== Data shown ==

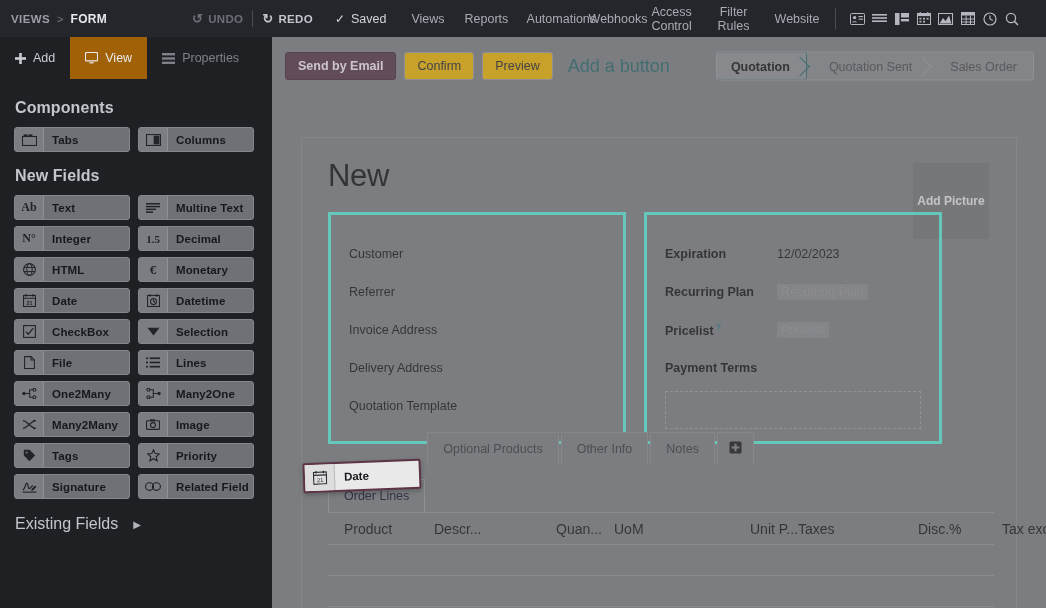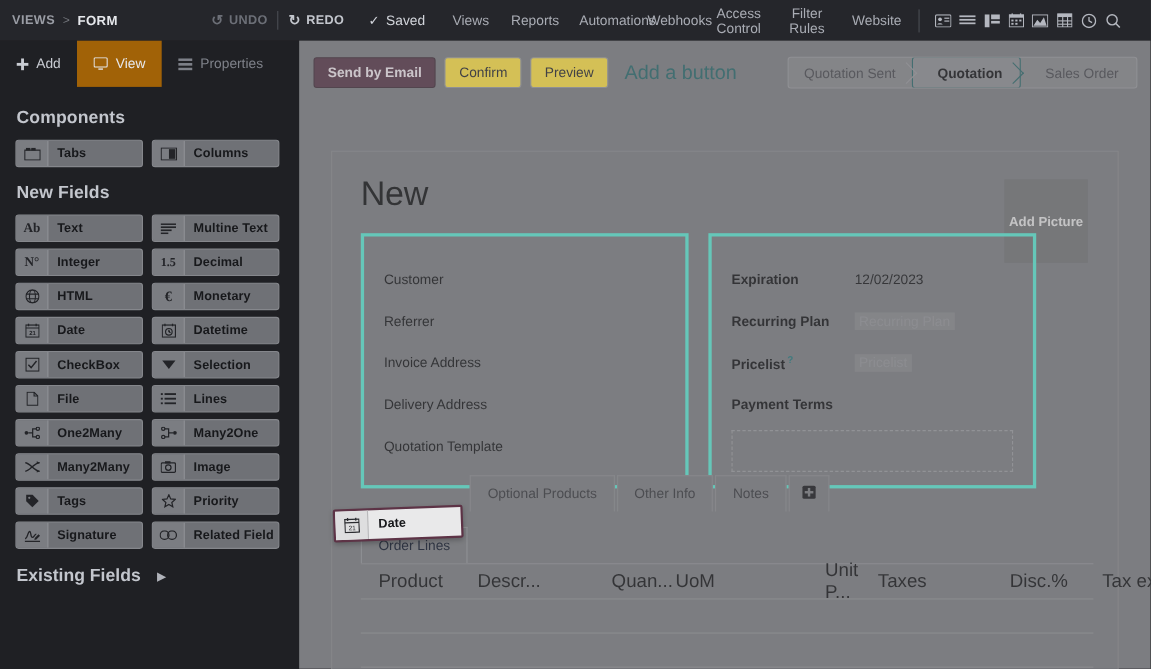"Confirm" .btn-secondary { background: #fde047 -> #eab308 }
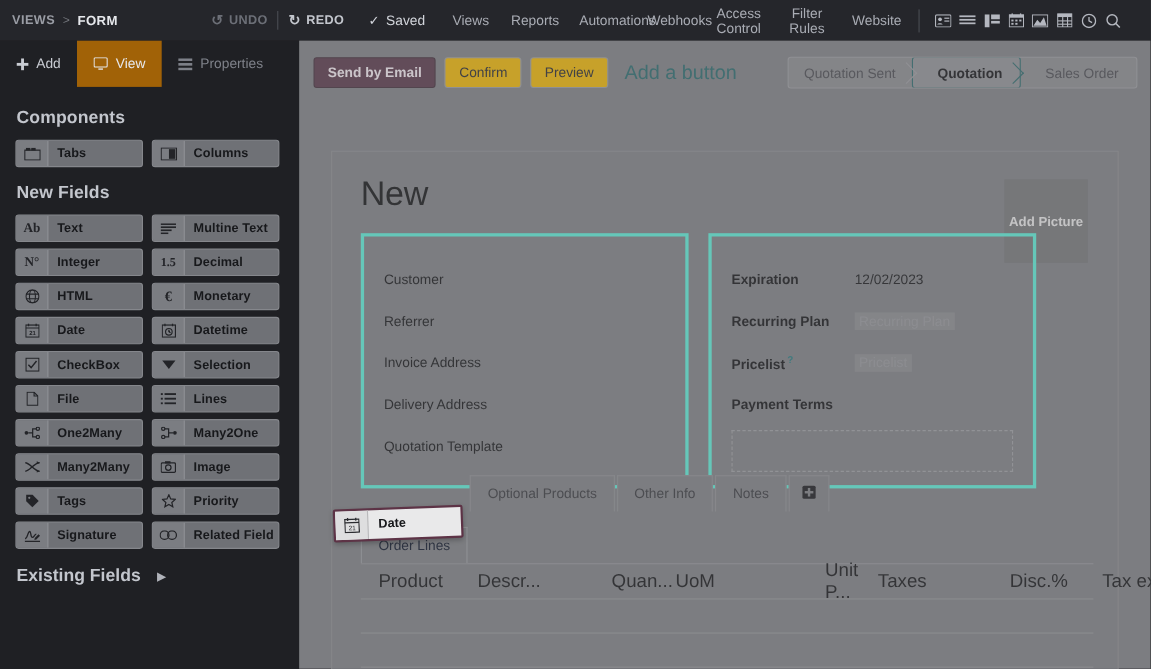"Quotation Sent" div.st { order: before "Quotation" -> after "Quotation" }
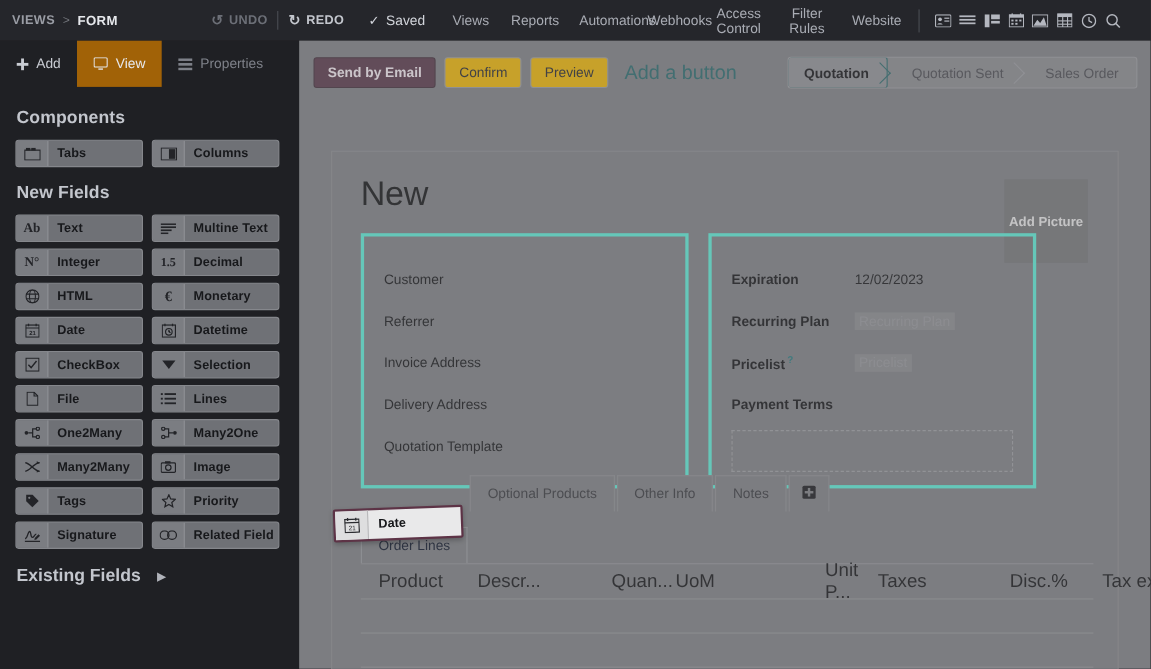"Existing Fields" .existing { font-weight: bold -> normal }
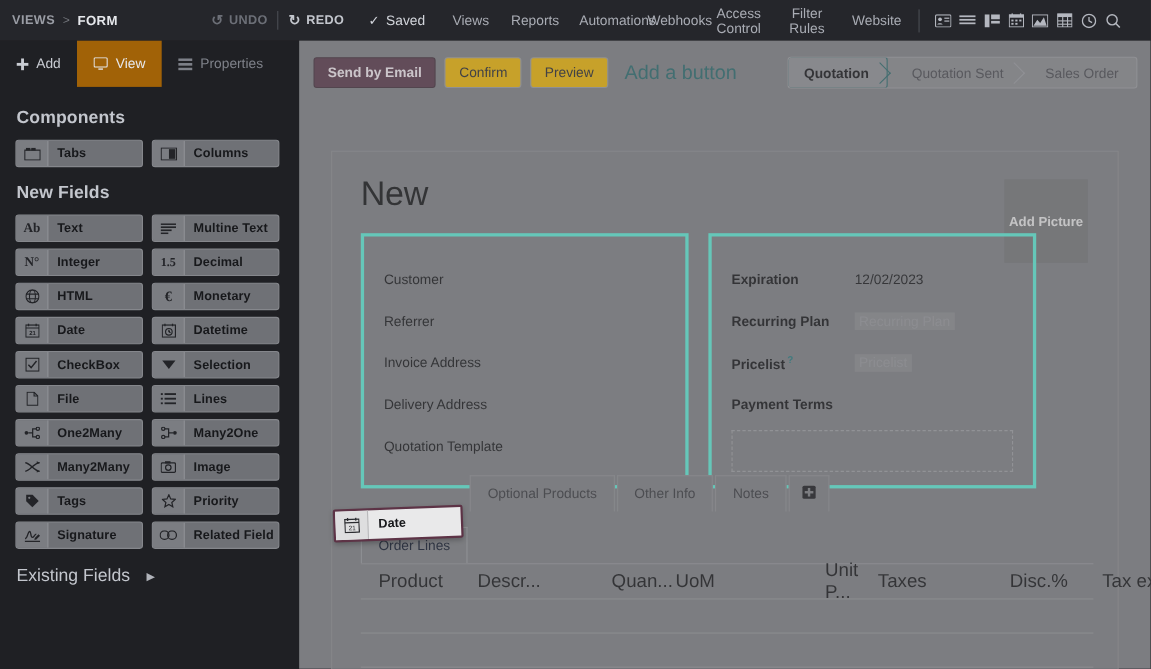"Descr..." .tbl-head { font-size: 17px -> 14px }
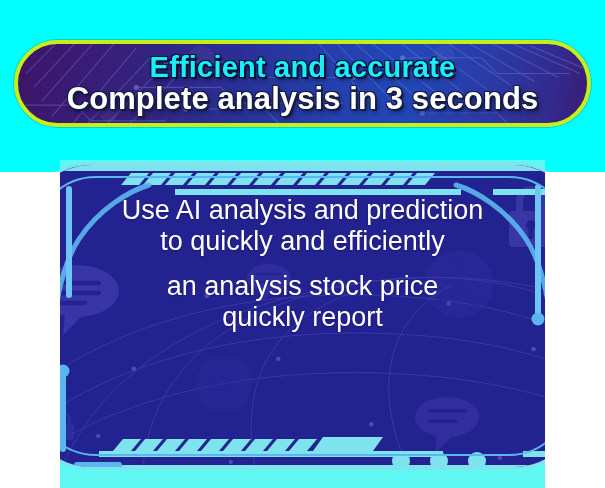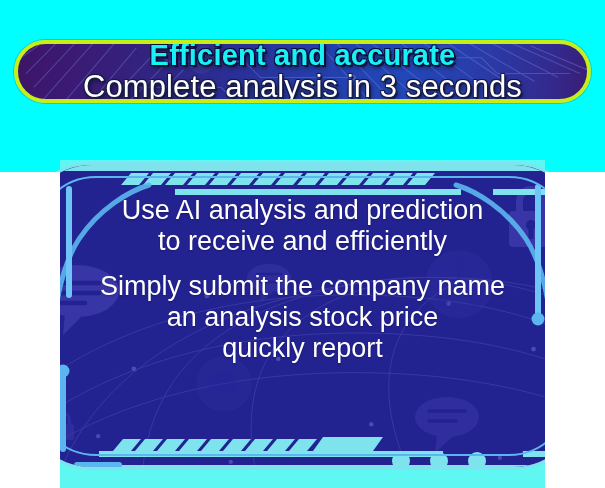"Efficient and accurate" .banner { height: 63px -> 87px }
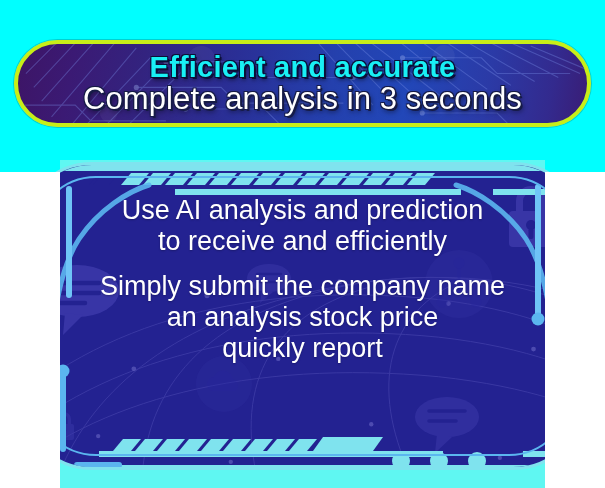"Complete analysis in 3 seconds" .ttl-2 { font-weight: normal -> bold }
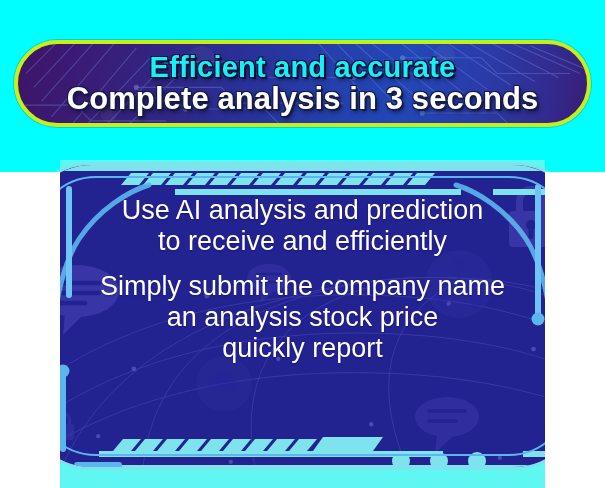"to receive and efficiently" div.line { text: receive -> quickly }
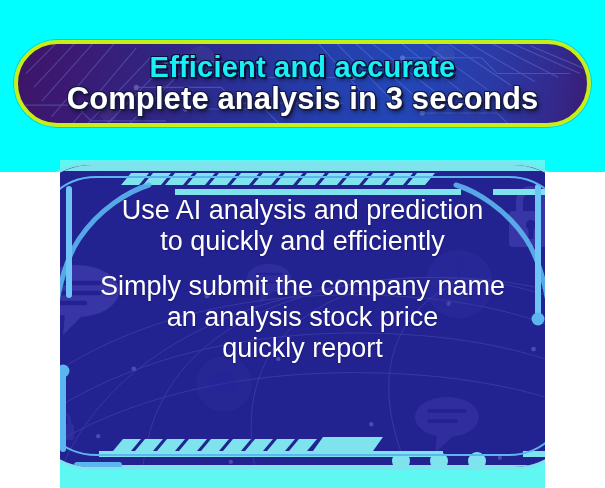"Simply submit the company name" div.line { html: <div>Simply submit the company name</div> -> none }
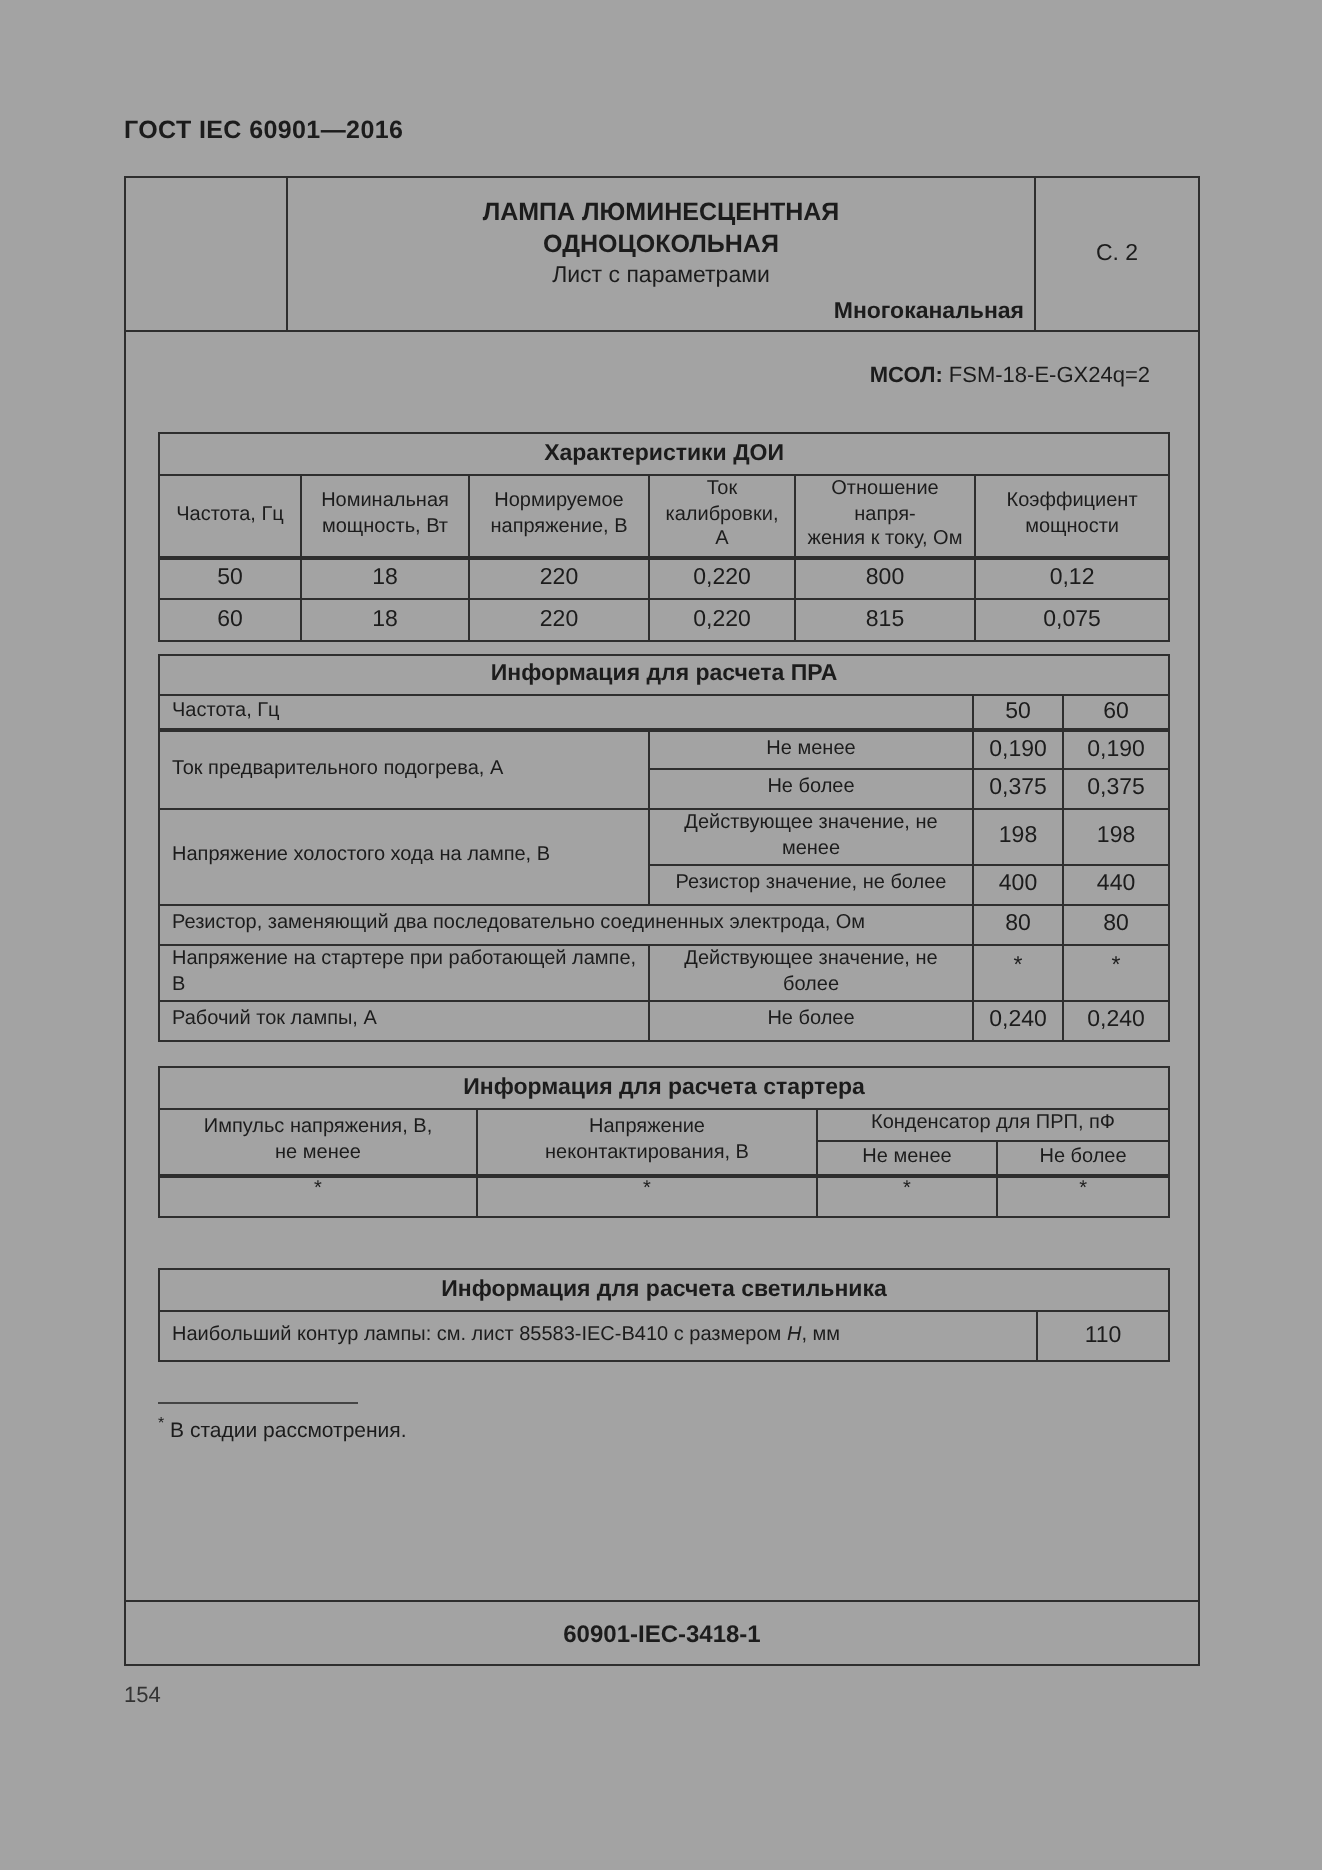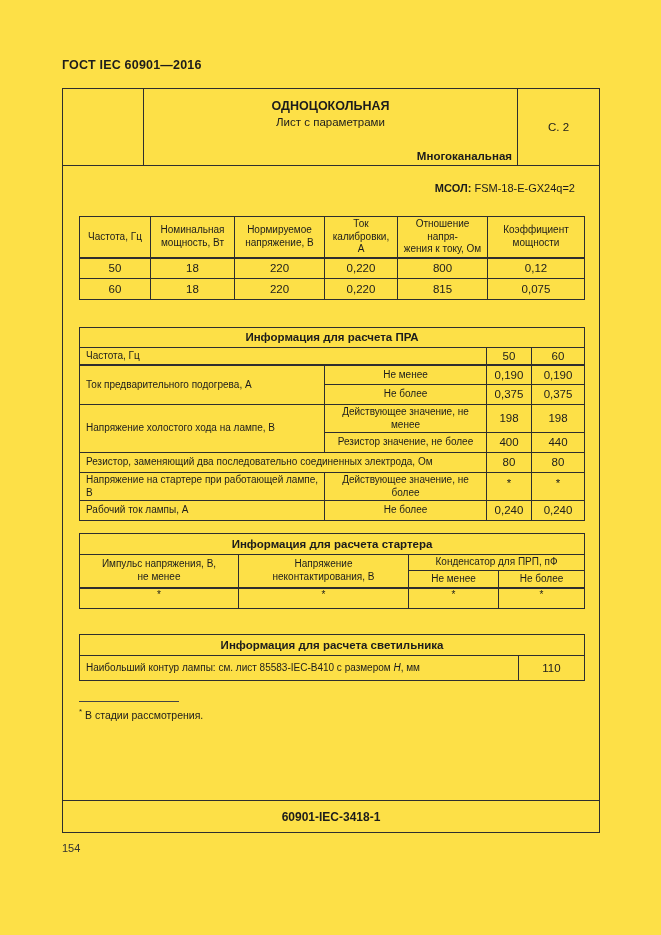"ГОСТ IEC 60901—2016" .page { background: #fde047 -> #a3a3a3 }
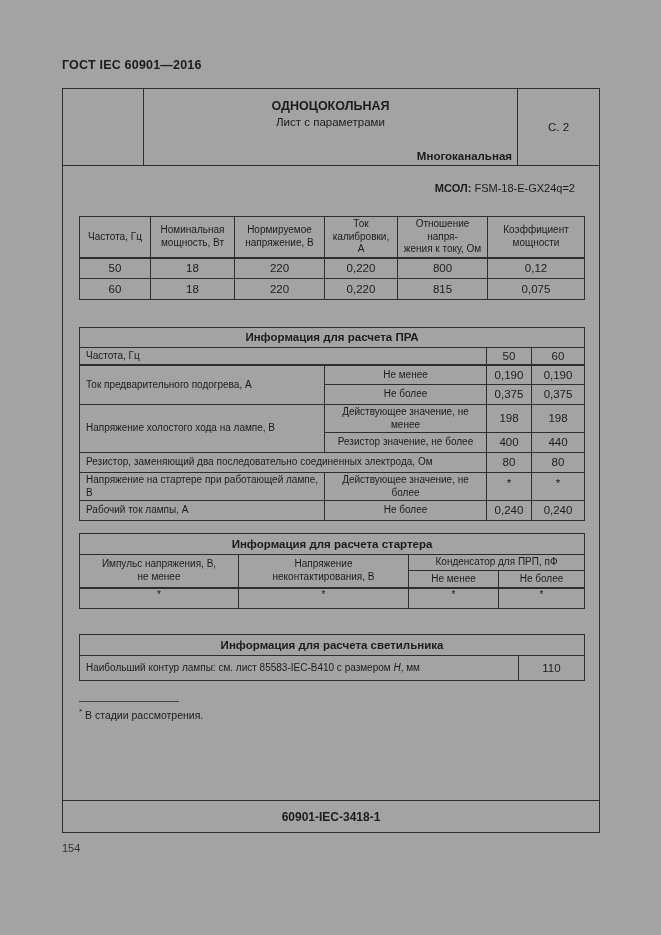"ЛАМПА ЛЮМИНЕСЦЕНТНАЯ" div.hdr-title { html: none -> <div>ЛАМПА ЛЮМИНЕСЦЕНТНАЯ</div> }
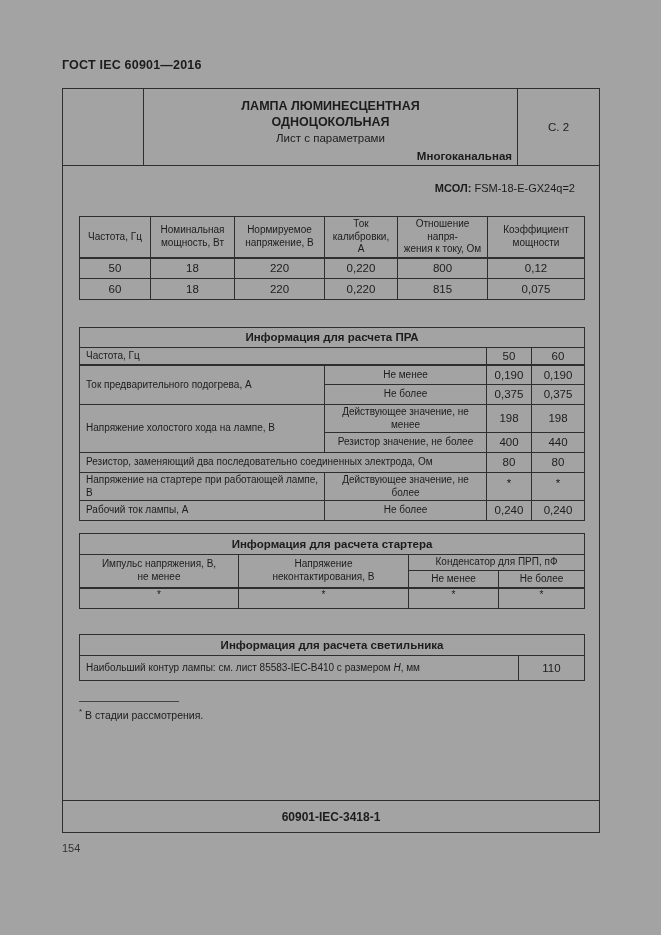"Характеристики ДОИ" tr.title { html: none -> <tr> <td>Характеристики ДОИ</td> </tr> }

===

Your objective: Looking at the records above, extract only the lines from the one with "font-weight: bold ->" through the last line, exactly, with the pictures left out.

Answer to this task:
"Existing Fields" .existing { font-weight: bold -> normal }
"Descr..." .tbl-head { font-size: 17px -> 14px }
"Efficient and accurate" .banner { height: 63px -> 87px }
"Complete analysis in 3 seconds" .ttl-2 { font-weight: normal -> bold }
"to receive and efficiently" div.line { text: receive -> quickly }
"Simply submit the company name" div.line { html: <div>Simply submit the company name</div> -> none }
"ГОСТ IEC 60901—2016" .page { background: #fde047 -> #a3a3a3 }
"ЛАМПА ЛЮМИНЕСЦЕНТНАЯ" div.hdr-title { html: none -> <div>ЛАМПА ЛЮМИНЕСЦЕНТНАЯ</div> }
"Характеристики ДОИ" tr.title { html: none -> <tr> <td>Характеристики ДОИ</td> </tr> }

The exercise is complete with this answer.